Africa’s pay-TV operator MultiChoice, has firmly rebuffed a non-binding acquisition proposal from Group Canal+ SA (“Canal+”) at a proposed price of R105 per share in cash.
Shareholders were informed of this through a cautionary announcement released on SENS on 1 February 2024.
The proposal, which arrived after extensive discussions between Canal+ and MultiChoice spanning over a year, was met with deliberation by the MultiChoice board.
Despite Canal+’s public assertions regarding the potential advantages of a combined entity, MultiChoice said the board concluded that the offer significantly undervalues MultiChoice and its future prospects.
Key points considered by the Board include:
- Valuation Exercise: MultiChoice recently conducted a valuation exercise, indicating a valuation significantly above R105 per share.
- Exclusion of Synergies: MultiChoice’s valuation did not account for potential synergies arising from the proposed acquisition, a factor Canal+ emphasized during discussions.
Consequently, the MultiCgoice board, in its commitment to maximising shareholder value, communicated to Canal+ that the proposed price does not warrant further engagement.
The company said shareholders are no longer urged to exercise caution when dealing in their securities.
However, the board remains open to discussions with any party offering a fair price and subject to appropriate conditions.

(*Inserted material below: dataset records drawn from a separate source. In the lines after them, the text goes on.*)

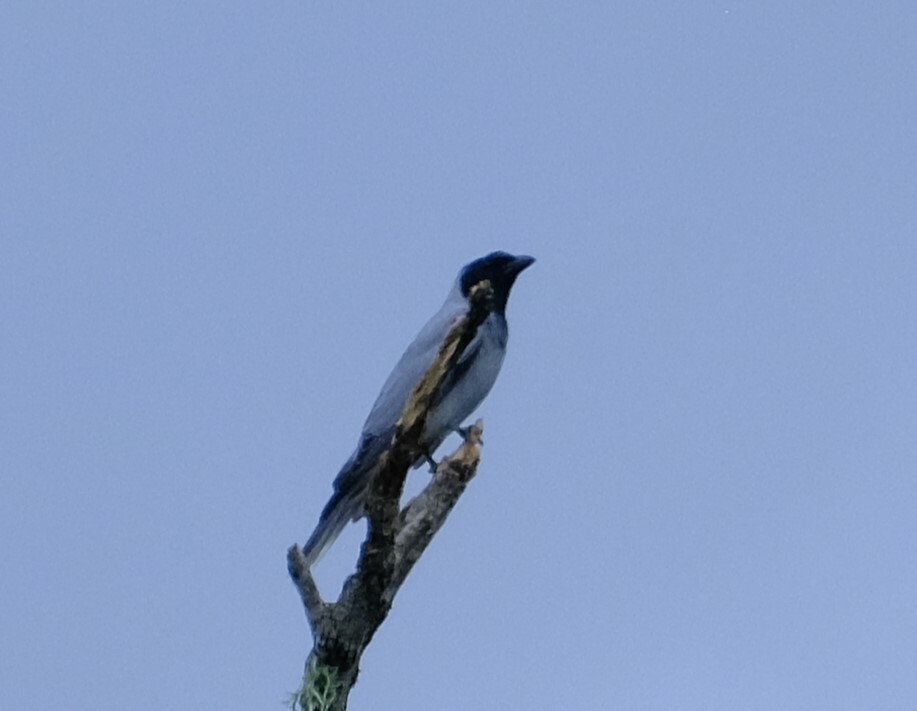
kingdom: Animalia
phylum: Chordata
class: Aves
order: Passeriformes
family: Campephagidae
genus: Coracina
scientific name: Coracina novaehollandiae
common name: Black-faced cuckooshrike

It reaffirms its commitment to adhering to the Takeover Regulations governing any formal and binding offer.
Important Notice Regarding Voting Rights:
Additionally, shareholders are advised that MultiChoice may reduce the voting rights of shares held by foreigners to South Africa to ensure compliance with statutory requirements. The provision aims to limit the aggregate voting power of foreign-owned shares to 20% of the total voting power in MultiChoice.
Under this provision:
- Shares deposited via the MultiChoice ADS facility are presumed to be owned by foreigners.
- Shareholders with addresses outside South Africa are presumed to be foreigners unless they can prove otherwise to the satisfaction of the MultiChoice board.
The Board assures shareholders that it will continue to act in the best interests of the company while upholding regulatory compliance.